If we can’t win a fight and if flight leads us to a world that doesn’t exist, then the only real option is freeze. Without the viable option of confronting the virus with either fight or flight, we are left to remain still and quiet—like the rodents living on the African Savannah. Weak and small, when faced with the virus, we refuse to do anything different from what we have always done. We give up and just wait things out. We declare that we are free to do nothing. But this isn’t freedom—it is helpless freeze. Unlike the rodent, who unfreezes after several moments and shakes off the adrenaline that has been coursing through its body, we humans remain in freeze for a long period of time and rarely shake off the freeze once we are unfrozen. The tragic (and ironic) outcome of sustained freeze is that our body is stressed and increasingly vulnerable to many different disease entities –including viruses. Thus, by doing nothing, we are, in fact, doing something: we are exposing our body to the virus that threatens us. We are inviting the Lion to enjoy us for lunch.

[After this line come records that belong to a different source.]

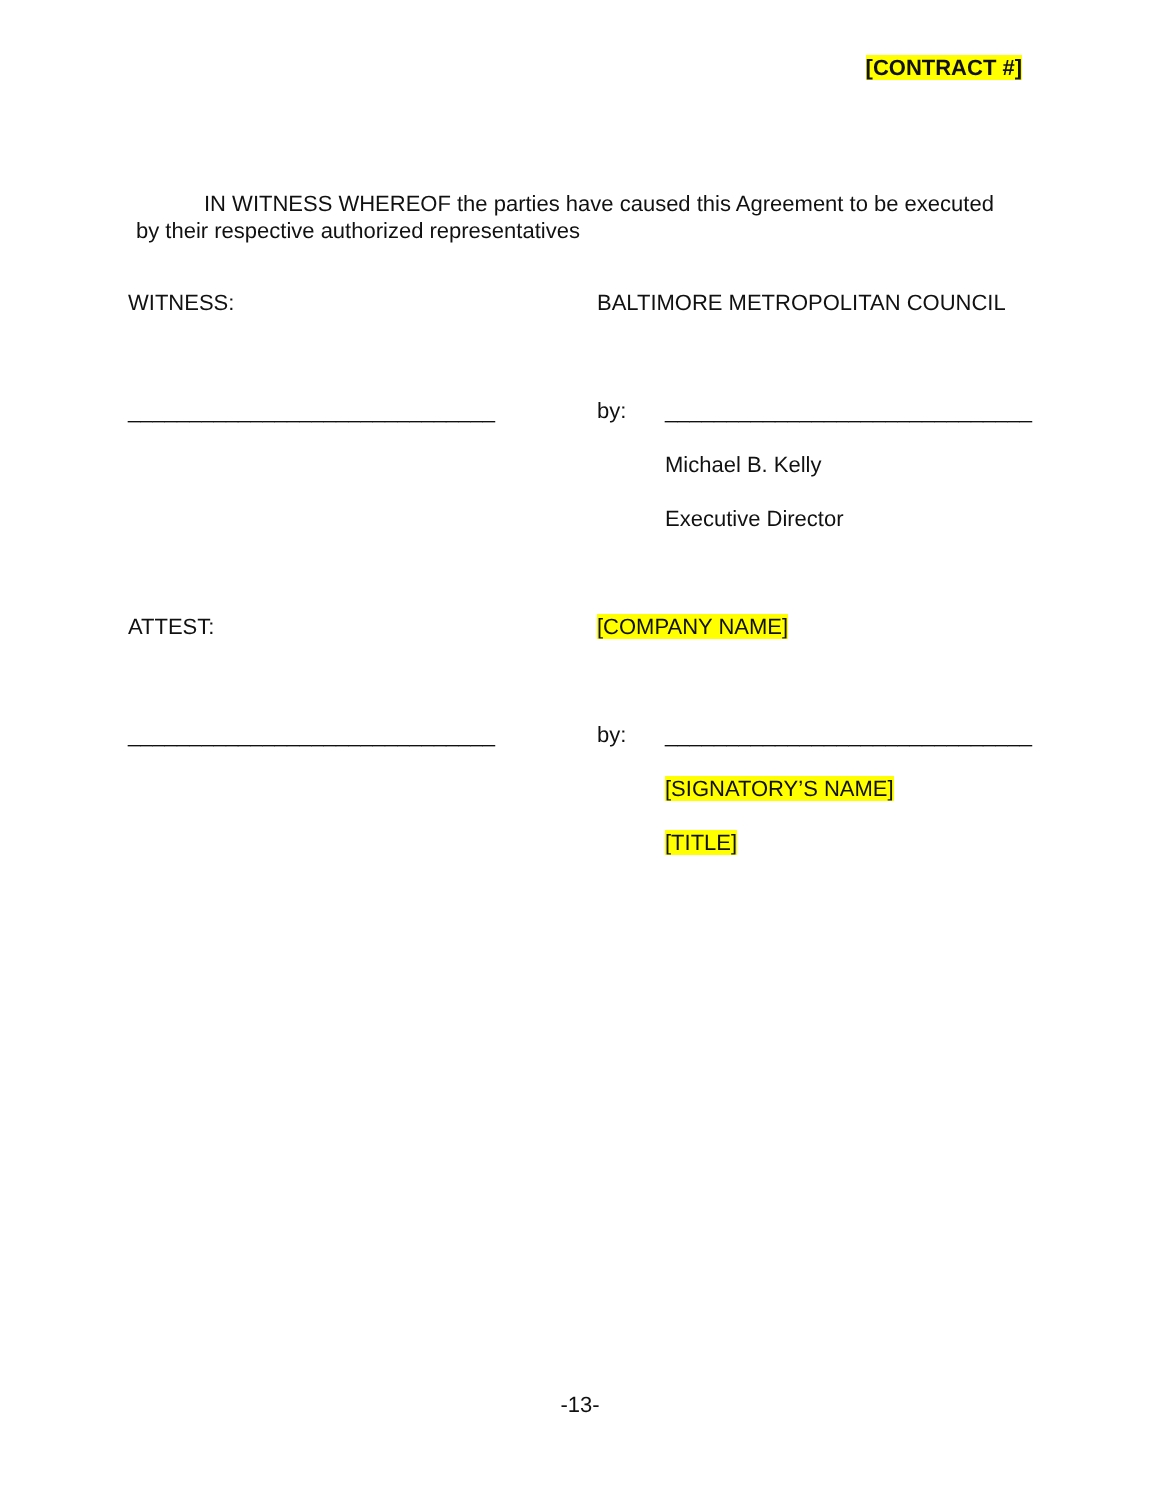[CONTRACT #]
IN WITNESS WHEREOF the parties have caused this Agreement to be executed by their respective authorized representatives
| WITNESS: | BALTIMORE METROPOLITAN COUNCIL | |
| ______________________________ | by: | ______________________________ |
| | | Michael B. Kelly |
| | | Executive Director |
| ATTEST: | [COMPANY NAME] | |
| ______________________________ | by: | ______________________________ |
| | | [SIGNATORY’S NAME] |
| | | [TITLE] |
-13-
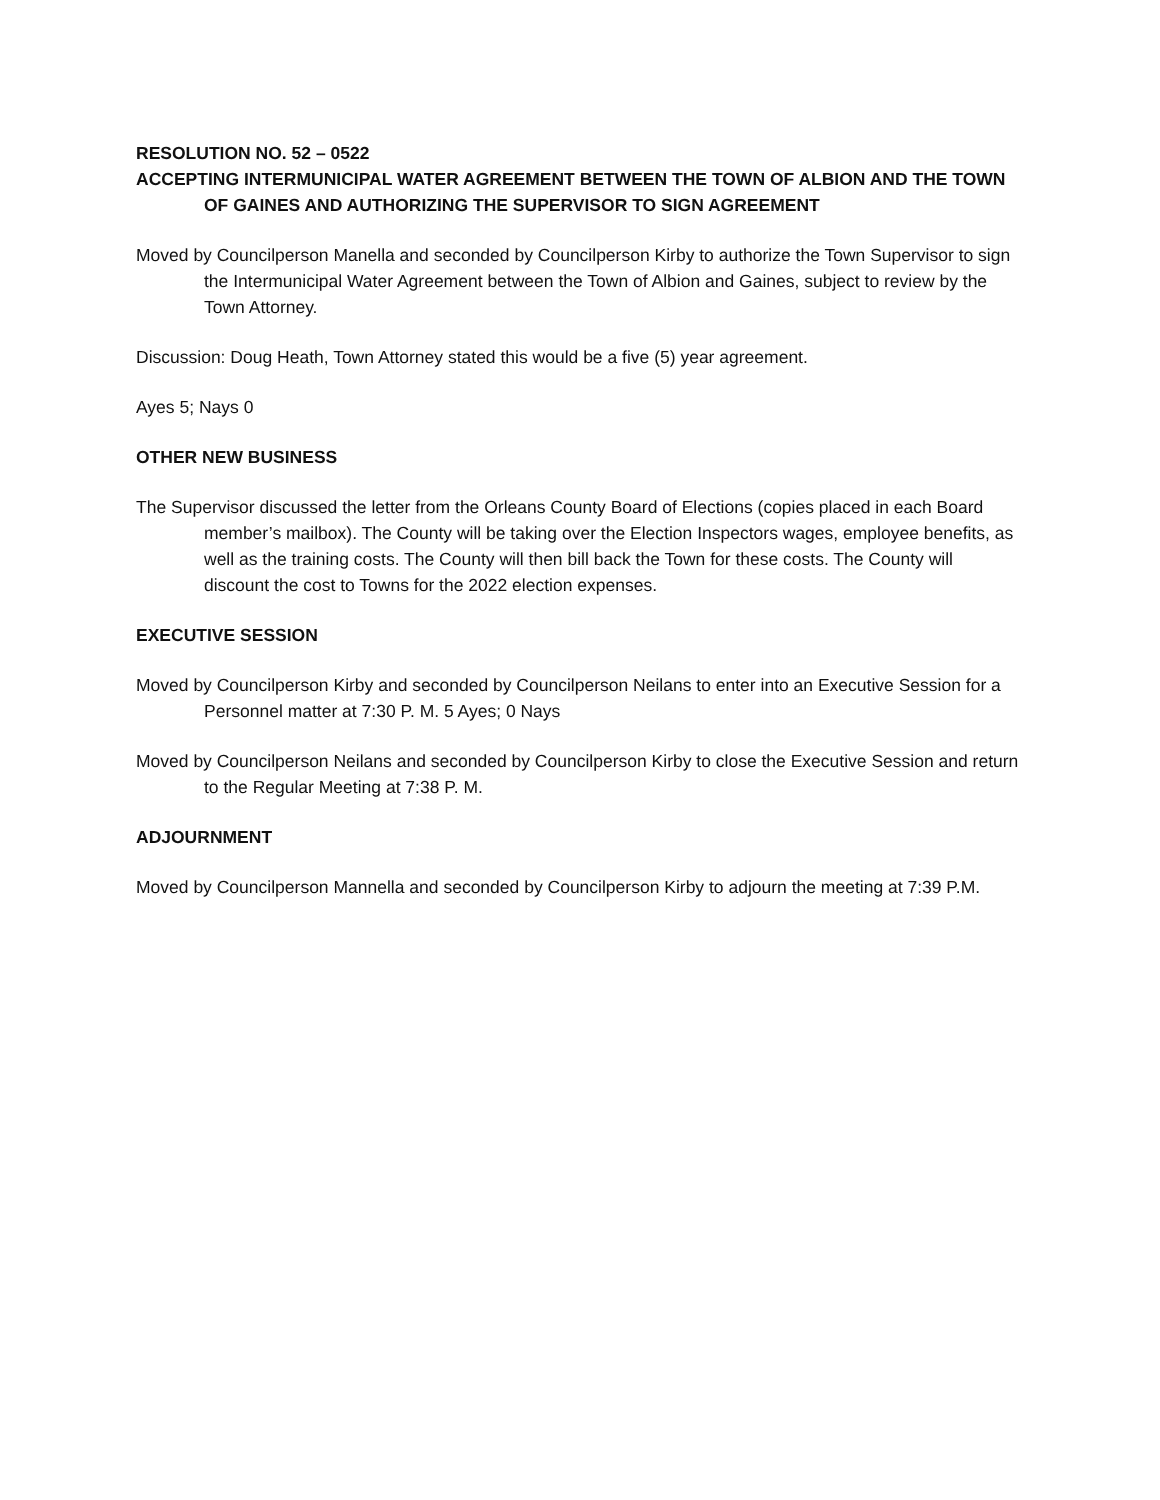RESOLUTION NO. 52 – 0522
ACCEPTING INTERMUNICIPAL WATER AGREEMENT BETWEEN THE TOWN OF ALBION AND THE TOWN OF GAINES AND AUTHORIZING THE SUPERVISOR TO SIGN AGREEMENT
Moved by Councilperson Manella and seconded by Councilperson Kirby to authorize the Town Supervisor to sign the Intermunicipal Water Agreement between the Town of Albion and Gaines, subject to review by the Town Attorney.
Discussion: Doug Heath, Town Attorney stated this would be a five (5) year agreement.
Ayes 5; Nays 0
OTHER NEW BUSINESS
The Supervisor discussed the letter from the Orleans County Board of Elections (copies placed in each Board member’s mailbox). The County will be taking over the Election Inspectors wages, employee benefits, as well as the training costs. The County will then bill back the Town for these costs. The County will discount the cost to Towns for the 2022 election expenses.
EXECUTIVE SESSION
Moved by Councilperson Kirby and seconded by Councilperson Neilans to enter into an Executive Session for a Personnel matter at 7:30 P. M. 5 Ayes; 0 Nays
Moved by Councilperson Neilans and seconded by Councilperson Kirby to close the Executive Session and return to the Regular Meeting at 7:38 P. M.
ADJOURNMENT
Moved by Councilperson Mannella and seconded by Councilperson Kirby to adjourn the meeting at 7:39 P.M.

These fight, flight and freeze variants on the third choice are clearly represented in the work down during 2020 by two Southern California physicians. They posted several You Tube videos that created major controversy—noting that many deaths reportedly caused by COVID-19 were attributable in fact to other causes (such as heart disease). They suggested that the reasons people who are infected with the virus die can often be traced back to poor lifelong health habits (such as smoking and obesity). These physicians proposed that the virus only accelerates a decline in health that has already taking place. Hospitals, according to these two physicians, were being encouraged (perhaps even forced) to ascribe the death to COVID-19. As is the case with the herd immunization advocates, these physicians declared that social distancing was only delaying the inevitable.